Their most recent example occurred at the WACA in December 2008, when Graeme Smith, Hashim Amla, Jacques Kallis, Makhaya Ntini, and Dale Steyn outperformed their XI. Prior to that, they had won five Test matches by scoring more than their target in this match. That team is not this one.
Prior to Friday, Temba Bavuma has batted 109 times for South Africa in Test matches.
He had followed that path both in good and bad times, and he had produced the goods with remarkable regularity. It was neither nice nor awful this time. But that was a huge struggle.
The match had yielded just three scores of fifty or more, and nothing higher than Beau Webster’s seventy-two in the first innings, despite the surface having flattened. Steve Smith and Webster put up 79 runs in the same innings, the largest of the four half-century stands. Not to mention that three of the world’s top five bowlers are part of Australia’s attack.
In the sixth over before tea, Starc, who isn’t with them at the moment, found the edge of Bavuma’s bat. At first slip, the ball sailed hard to Steve Smith before hitting the ground. Smith instantly sought for medical assistance after collapsing in agony. He was rushed to the hospital after leaving the pitch with a bone protruding from his right little finger and chewing his shirt. A “compound dislocation” was the diagnosis made.
Bavuma, who was eight not out at the time, was hit hard by a single to midwicket in Starc’s subsequent delivery. He appeared rigid all of a sudden, yet he made his ground with ease. His left hamstring was soon being treated by the medics on the pitch, and he shuffled between the wickets when he started to bat again.
After 15 balls, tea arrived, and Bavuma found it difficult to run for the first 20 minutes of the third session. But over time, the kinks in his gait were worked out, and he started running freely. At the opposite end, Markram was a rock of consistency, demonstrating his unwavering resolve in every action.

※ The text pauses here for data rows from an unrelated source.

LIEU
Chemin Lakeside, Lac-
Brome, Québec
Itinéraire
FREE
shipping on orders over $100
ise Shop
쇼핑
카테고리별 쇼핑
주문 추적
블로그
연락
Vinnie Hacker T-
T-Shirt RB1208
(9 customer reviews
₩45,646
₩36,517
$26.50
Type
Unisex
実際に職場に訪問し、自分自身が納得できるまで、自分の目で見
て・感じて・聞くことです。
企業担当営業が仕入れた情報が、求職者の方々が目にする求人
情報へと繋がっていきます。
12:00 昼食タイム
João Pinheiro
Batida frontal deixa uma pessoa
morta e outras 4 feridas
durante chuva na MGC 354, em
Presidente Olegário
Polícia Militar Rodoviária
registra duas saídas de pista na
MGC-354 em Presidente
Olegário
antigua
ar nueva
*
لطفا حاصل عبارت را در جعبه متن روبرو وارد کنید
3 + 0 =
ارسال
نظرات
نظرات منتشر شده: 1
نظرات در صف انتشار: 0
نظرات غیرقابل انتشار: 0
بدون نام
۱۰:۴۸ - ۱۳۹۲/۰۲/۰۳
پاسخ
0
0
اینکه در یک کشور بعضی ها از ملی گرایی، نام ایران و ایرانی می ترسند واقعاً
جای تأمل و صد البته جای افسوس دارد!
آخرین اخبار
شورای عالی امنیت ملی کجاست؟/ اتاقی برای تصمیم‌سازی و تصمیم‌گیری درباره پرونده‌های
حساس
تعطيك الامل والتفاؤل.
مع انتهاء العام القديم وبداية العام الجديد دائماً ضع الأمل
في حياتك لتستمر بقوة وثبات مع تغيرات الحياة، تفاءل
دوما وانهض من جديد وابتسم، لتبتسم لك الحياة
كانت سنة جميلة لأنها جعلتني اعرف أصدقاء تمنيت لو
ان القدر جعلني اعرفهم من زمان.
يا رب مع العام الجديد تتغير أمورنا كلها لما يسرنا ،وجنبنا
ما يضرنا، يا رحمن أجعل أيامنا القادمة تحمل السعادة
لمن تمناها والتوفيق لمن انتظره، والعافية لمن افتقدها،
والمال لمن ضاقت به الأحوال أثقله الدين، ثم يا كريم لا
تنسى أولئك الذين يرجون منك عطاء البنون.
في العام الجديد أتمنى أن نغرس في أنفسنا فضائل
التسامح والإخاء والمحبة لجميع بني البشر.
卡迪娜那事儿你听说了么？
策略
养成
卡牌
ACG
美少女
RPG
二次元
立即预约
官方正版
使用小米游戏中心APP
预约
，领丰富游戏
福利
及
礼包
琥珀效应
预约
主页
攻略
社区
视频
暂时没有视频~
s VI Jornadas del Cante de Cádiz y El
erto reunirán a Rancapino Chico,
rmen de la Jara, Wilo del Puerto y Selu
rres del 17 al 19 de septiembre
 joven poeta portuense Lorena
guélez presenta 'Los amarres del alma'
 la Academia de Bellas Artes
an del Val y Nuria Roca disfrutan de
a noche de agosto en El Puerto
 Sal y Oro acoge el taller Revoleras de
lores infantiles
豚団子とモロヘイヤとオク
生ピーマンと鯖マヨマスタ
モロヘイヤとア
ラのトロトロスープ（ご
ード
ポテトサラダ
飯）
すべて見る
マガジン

Early in the second hour of the match, Bavuma scored his half-century off a single wide of slip against Lyon. Markram hit a clipped four through midwicket off Hazlewood to reach his century seven balls before stumping. He lifted his bat, took off his helmet, and wiped away his tears.
Sometimes you don’t get the runs even though you look good. Sometimes the runs come even though you don’t look well. Sometimes you don’t look as well as you believe you do, and you question why you don’t get the runs. You rarely score as many runs as you believe you do and bat as well as you appear.
On Friday, Markram had that unique and uncommon emotion at Lord’s. It’s no surprise that his feelings overcame his self-control. By the end, he hadn’t entirely composed himself, so he turned down a TV interview. He jumped the steps to the dressing room two at a time after entering the protection of cricket’s most opulent pavilion. Bavuma moved cautiously, gently, and cautiously behind.
Take a moment to process that. Then, before you have to take guard once more in the morning, try to get some sleep. For the time being, however, Friday the 13th remains the luckiest day of the year.